Brief —
From the records below, output exactly the lines starting at the line with "- planned liver" and ending at the line with "(semi-automatic segmentation, software-assisted", both of them included, but no pictures.

Stored dataset items
__________

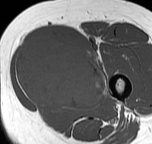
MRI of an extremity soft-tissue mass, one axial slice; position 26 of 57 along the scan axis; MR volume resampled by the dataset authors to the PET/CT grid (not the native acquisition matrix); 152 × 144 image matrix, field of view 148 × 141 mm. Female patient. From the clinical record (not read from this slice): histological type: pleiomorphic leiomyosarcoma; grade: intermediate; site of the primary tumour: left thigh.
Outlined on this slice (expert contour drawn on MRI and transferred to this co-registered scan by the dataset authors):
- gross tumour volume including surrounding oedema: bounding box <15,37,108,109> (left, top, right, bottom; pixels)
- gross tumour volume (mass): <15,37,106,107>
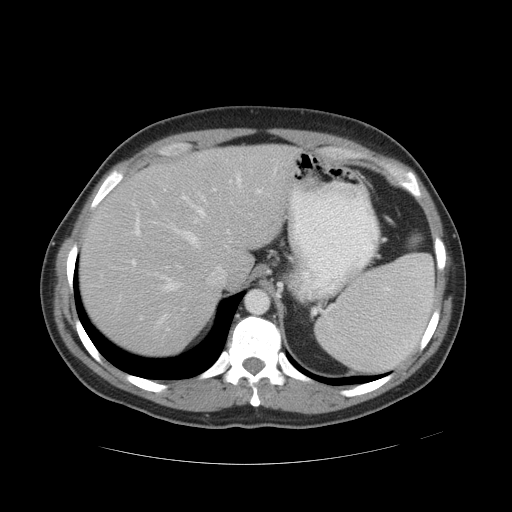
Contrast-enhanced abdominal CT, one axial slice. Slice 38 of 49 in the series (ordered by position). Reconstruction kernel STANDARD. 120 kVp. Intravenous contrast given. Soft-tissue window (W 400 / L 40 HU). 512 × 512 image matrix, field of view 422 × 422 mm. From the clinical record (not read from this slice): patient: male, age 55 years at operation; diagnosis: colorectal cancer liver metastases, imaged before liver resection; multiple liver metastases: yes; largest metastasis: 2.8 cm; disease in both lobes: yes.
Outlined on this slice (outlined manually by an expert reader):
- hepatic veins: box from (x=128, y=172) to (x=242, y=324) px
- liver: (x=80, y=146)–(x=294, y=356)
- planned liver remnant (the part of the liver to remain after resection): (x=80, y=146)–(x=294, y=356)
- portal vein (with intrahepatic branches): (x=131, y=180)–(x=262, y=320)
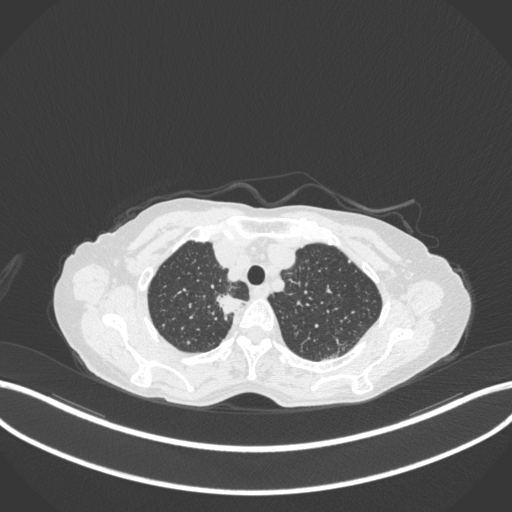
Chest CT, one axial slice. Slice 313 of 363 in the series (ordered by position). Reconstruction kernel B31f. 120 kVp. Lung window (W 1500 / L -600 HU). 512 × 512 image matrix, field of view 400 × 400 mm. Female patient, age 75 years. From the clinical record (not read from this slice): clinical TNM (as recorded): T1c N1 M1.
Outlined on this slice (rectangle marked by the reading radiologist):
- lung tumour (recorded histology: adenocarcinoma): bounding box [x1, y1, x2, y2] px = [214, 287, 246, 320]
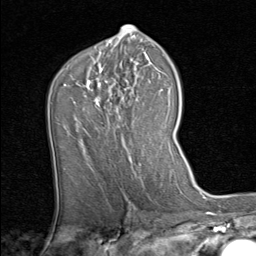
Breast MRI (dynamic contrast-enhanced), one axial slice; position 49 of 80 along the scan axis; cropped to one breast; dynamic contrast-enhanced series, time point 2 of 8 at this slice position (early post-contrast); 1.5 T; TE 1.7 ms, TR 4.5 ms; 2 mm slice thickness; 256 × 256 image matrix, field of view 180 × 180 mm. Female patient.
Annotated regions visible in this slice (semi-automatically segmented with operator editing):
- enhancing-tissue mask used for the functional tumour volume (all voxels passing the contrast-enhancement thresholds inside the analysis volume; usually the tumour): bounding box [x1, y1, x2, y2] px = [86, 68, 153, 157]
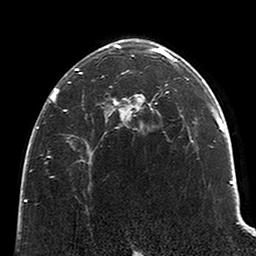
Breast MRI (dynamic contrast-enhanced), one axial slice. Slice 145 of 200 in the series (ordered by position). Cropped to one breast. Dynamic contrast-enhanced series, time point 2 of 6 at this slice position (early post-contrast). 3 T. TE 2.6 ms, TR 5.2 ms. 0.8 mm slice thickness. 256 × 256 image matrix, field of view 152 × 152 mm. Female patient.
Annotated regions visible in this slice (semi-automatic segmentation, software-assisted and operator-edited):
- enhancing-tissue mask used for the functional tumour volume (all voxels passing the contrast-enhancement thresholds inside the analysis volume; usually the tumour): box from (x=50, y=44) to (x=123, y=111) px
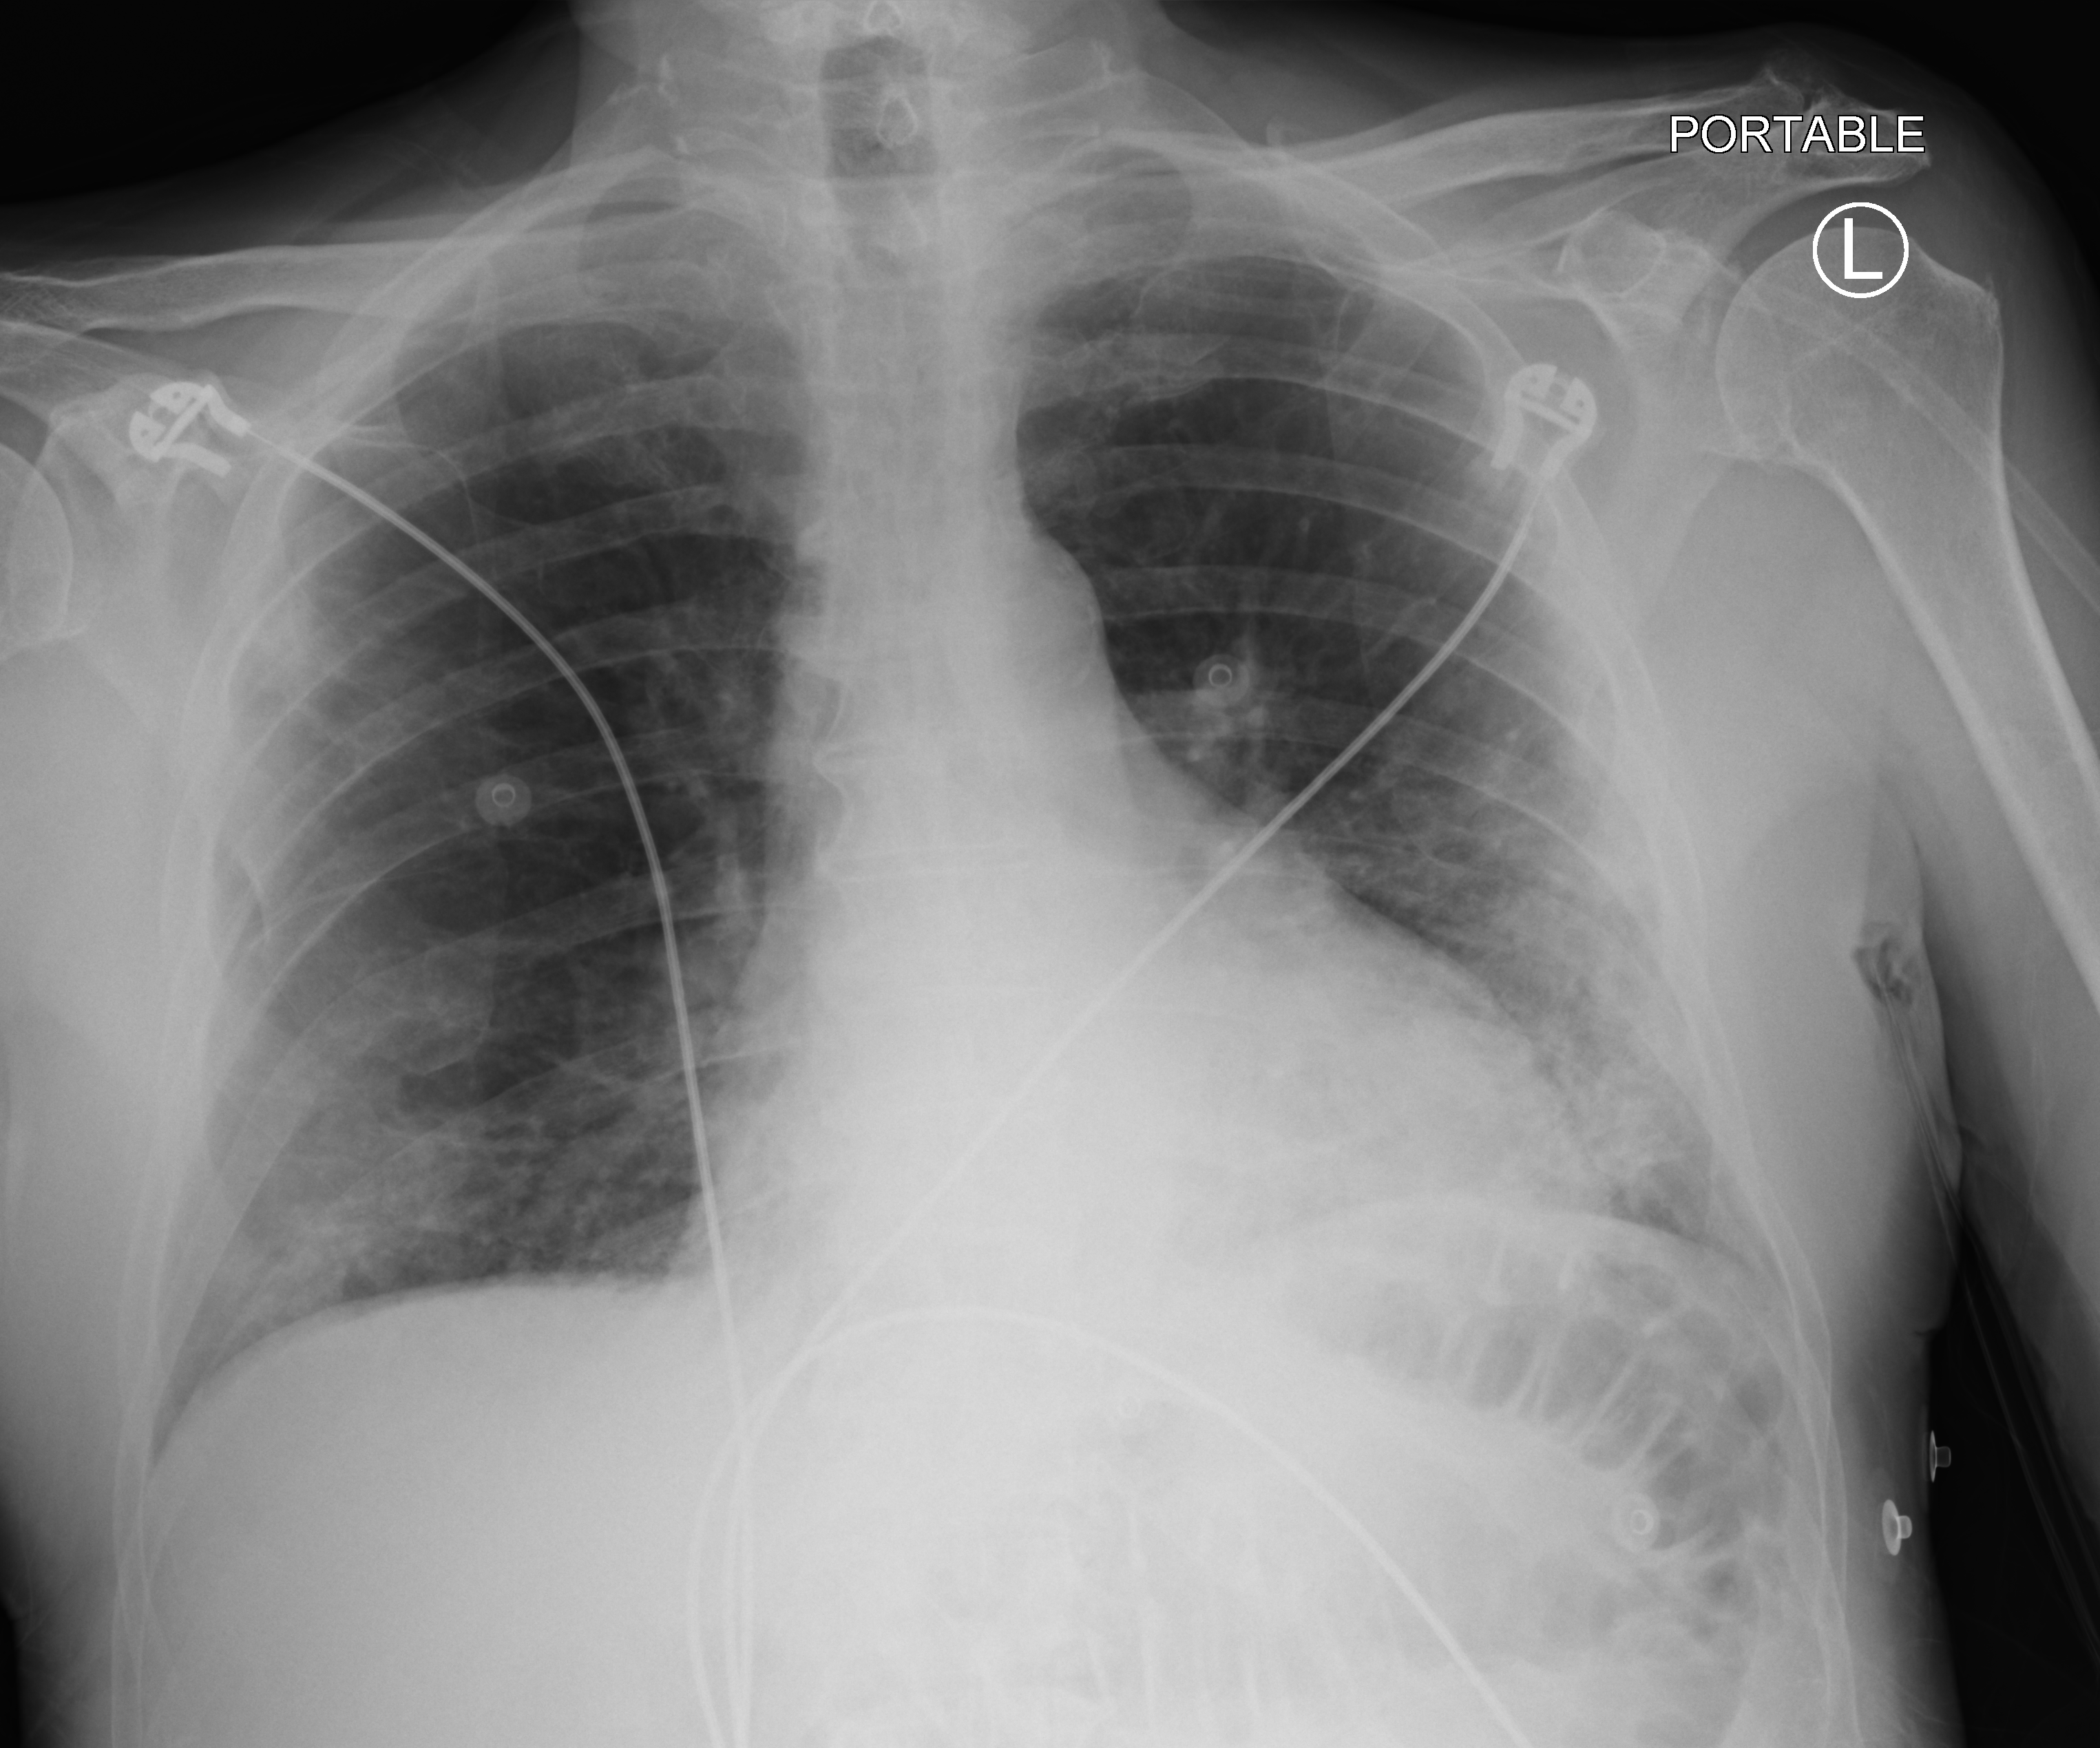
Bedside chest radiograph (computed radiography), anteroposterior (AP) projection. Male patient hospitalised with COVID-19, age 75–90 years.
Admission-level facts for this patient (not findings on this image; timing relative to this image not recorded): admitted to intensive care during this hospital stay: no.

__________

Exercise solution —
- planned liver remnant (the part of the liver to remain after resection): (x=80, y=146)–(x=294, y=356)
- portal vein (with intrahepatic branches): (x=131, y=180)–(x=262, y=320)
Chest CT, one axial slice. Slice 313 of 363 in the series (ordered by position). Reconstruction kernel B31f. 120 kVp. Lung window (W 1500 / L -600 HU). 512 × 512 image matrix, field of view 400 × 400 mm. Female patient, age 75 years. From the clinical record (not read from this slice): clinical TNM (as recorded): T1c N1 M1.
Outlined on this slice (rectangle marked by the reading radiologist):
- lung tumour (recorded histology: adenocarcinoma): bounding box [x1, y1, x2, y2] px = [214, 287, 246, 320]
Breast MRI (dynamic contrast-enhanced), one axial slice; position 49 of 80 along the scan axis; cropped to one breast; dynamic contrast-enhanced series, time point 2 of 8 at this slice position (early post-contrast); 1.5 T; TE 1.7 ms, TR 4.5 ms; 2 mm slice thickness; 256 × 256 image matrix, field of view 180 × 180 mm. Female patient.
Annotated regions visible in this slice (semi-automatically segmented with operator editing):
- enhancing-tissue mask used for the functional tumour volume (all voxels passing the contrast-enhancement thresholds inside the analysis volume; usually the tumour): bounding box [x1, y1, x2, y2] px = [86, 68, 153, 157]
Breast MRI (dynamic contrast-enhanced), one axial slice. Slice 145 of 200 in the series (ordered by position). Cropped to one breast. Dynamic contrast-enhanced series, time point 2 of 6 at this slice position (early post-contrast). 3 T. TE 2.6 ms, TR 5.2 ms. 0.8 mm slice thickness. 256 × 256 image matrix, field of view 152 × 152 mm. Female patient.
Annotated regions visible in this slice (semi-automatic segmentation, software-assisted and operator-edited):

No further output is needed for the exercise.